When drafting a new law, legislators try very hard to make the law as explicit as possible so the law achieves its aim and is not interpreted or applied in ways that were never meant to be: the so-called “unintended consequences” we often hear about in policy debates. Inevitably, clever people find loopholes in these laws and exploit them to achieve their own aims. Laws that impose limits and restrictions, in particular, are closely examined for potential loopholes.
The new superannuation laws have been closely scrutinised and the government is already aiming to close loopholes to prevent superannuation fund members getting around the new laws which take effect from July 1.

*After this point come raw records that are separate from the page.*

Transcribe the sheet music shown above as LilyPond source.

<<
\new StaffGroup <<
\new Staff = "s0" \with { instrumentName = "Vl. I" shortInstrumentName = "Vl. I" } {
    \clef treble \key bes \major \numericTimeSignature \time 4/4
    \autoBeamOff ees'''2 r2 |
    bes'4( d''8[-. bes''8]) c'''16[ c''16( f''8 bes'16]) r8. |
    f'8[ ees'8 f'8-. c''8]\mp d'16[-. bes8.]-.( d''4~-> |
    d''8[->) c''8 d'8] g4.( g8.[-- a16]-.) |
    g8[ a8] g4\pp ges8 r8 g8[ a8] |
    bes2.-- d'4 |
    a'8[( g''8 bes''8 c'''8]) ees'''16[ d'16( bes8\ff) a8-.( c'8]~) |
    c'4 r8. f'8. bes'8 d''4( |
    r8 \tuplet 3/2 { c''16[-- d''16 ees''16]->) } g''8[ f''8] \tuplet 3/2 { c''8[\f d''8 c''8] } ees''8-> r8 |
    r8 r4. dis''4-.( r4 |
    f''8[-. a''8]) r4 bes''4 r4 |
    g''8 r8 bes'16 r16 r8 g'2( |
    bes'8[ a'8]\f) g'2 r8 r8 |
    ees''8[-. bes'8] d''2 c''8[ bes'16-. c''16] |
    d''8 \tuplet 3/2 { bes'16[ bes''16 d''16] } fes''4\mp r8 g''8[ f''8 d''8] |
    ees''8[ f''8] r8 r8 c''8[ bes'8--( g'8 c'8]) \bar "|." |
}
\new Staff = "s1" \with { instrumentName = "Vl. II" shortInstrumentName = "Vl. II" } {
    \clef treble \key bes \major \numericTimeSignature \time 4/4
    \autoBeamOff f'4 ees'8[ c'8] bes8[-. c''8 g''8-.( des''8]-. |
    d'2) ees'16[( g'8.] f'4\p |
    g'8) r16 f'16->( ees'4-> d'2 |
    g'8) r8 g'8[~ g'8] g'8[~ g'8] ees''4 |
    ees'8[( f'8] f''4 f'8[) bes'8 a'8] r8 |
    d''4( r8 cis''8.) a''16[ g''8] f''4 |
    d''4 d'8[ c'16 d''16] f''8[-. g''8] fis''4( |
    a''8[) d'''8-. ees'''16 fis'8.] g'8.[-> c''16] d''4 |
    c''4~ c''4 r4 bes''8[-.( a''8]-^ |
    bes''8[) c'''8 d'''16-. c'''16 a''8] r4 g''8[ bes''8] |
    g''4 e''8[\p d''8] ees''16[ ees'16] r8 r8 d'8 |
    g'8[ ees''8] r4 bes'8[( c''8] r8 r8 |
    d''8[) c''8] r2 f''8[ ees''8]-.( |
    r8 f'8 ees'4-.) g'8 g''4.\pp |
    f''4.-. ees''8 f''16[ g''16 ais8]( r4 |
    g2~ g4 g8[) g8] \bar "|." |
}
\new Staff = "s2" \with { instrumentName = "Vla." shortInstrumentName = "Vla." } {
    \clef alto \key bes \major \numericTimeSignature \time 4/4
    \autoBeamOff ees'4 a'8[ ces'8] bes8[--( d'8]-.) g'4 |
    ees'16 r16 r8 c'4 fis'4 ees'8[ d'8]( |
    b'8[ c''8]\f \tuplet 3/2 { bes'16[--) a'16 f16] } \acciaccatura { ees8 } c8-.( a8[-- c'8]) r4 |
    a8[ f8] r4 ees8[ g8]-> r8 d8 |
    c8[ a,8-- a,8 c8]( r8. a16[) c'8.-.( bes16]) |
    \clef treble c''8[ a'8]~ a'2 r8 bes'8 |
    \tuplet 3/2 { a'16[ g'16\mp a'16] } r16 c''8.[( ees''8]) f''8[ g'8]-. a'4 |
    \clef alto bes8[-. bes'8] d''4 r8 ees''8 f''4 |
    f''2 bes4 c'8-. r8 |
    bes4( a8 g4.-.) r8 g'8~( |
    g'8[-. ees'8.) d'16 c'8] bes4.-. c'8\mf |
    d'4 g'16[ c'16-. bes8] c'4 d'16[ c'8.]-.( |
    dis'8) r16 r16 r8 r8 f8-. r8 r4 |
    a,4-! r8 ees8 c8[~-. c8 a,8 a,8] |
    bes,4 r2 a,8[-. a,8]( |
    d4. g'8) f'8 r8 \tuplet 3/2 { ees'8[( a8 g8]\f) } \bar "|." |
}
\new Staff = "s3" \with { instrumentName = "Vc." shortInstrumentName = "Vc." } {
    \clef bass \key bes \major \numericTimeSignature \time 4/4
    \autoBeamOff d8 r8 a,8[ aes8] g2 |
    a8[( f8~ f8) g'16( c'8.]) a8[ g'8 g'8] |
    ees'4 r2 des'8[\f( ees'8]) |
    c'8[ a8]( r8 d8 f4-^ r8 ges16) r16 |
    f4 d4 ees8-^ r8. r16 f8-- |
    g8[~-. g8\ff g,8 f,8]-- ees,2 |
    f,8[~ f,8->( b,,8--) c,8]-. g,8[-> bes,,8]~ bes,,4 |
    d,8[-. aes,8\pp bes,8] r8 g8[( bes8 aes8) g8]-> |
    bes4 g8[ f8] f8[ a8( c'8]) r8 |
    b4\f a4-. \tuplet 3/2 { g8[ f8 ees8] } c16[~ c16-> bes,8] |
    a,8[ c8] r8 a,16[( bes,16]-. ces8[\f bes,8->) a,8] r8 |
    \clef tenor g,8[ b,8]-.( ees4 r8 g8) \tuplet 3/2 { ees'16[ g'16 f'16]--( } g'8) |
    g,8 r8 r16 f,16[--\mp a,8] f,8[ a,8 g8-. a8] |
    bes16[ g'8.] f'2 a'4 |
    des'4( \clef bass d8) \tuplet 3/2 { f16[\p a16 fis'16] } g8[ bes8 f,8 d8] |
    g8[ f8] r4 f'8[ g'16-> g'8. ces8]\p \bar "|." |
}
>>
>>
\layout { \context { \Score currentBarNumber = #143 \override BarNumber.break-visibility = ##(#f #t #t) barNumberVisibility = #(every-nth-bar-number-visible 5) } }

Here are three potential loopholes in the new super rules:
1. The “total superannuation balance” law is already under siege. From July 1 a superannuation fund member’s total balance must be below $1.6 million in order to make non-concessional contributions into their superannuation fund. One strategy to overcome this restriction is for a member to withdraw money from their self-managed superannuation fund and pay themselves a lump sum superannuation benefit to reduce their superannuation balance. The money withdrawn is then loaned back to their SMSF under a Limited Recourse Borrowing Arrangement to acquire an asset. This allows a member to keep making non-concessional contributions into their SMSF by keeping their balance below the $1.6m limit each financial year.
2. The “$1.6m transfer balance cap” is also a law in which loopholes have been identified. The cap limits the amount a superannuation fund member can have in their total retirement pension account. The cap is based on the net asset value and not on the actual asset value. This means, if an asset is worth $2m but it has a $500,000 debt (such as an LRBA) attached to it, the asset’s net worth is only $1.5m. This allows the member to put more assets and money into their retirement pension account while their balance is below $1.6m.
3. There is also an issue where a member pays the outstanding debt of an SMSF’s asset that is funding both the accumulation account and retirement pension account, by paying the outstanding loan from money in the accumulation account. As the LRBA is paid off using money from the accumulation account, the value of the asset in the pension account would increase and see the member obtain an increase in the tax-free pension account without affecting the transfer balance cap.
The government is concerned that these strategies may be used to get around the total superannuation balance and the transfer balance cap. As a result, the government will amend the law so that the outstanding balance of an LRBA each year will be included in the calculation of a member’s total superannuation balance.
Crucially, the amount included will be the proportion of the outstanding loan based on the member’s share of the asset.
The draft legislation for the above amendments states that the changes will only apply to LRBAs entered into by SMSFs after the act receives royal assent. Therefore, existing LRBAs and LRBAs entered into now and before the act takes effect will not be affected.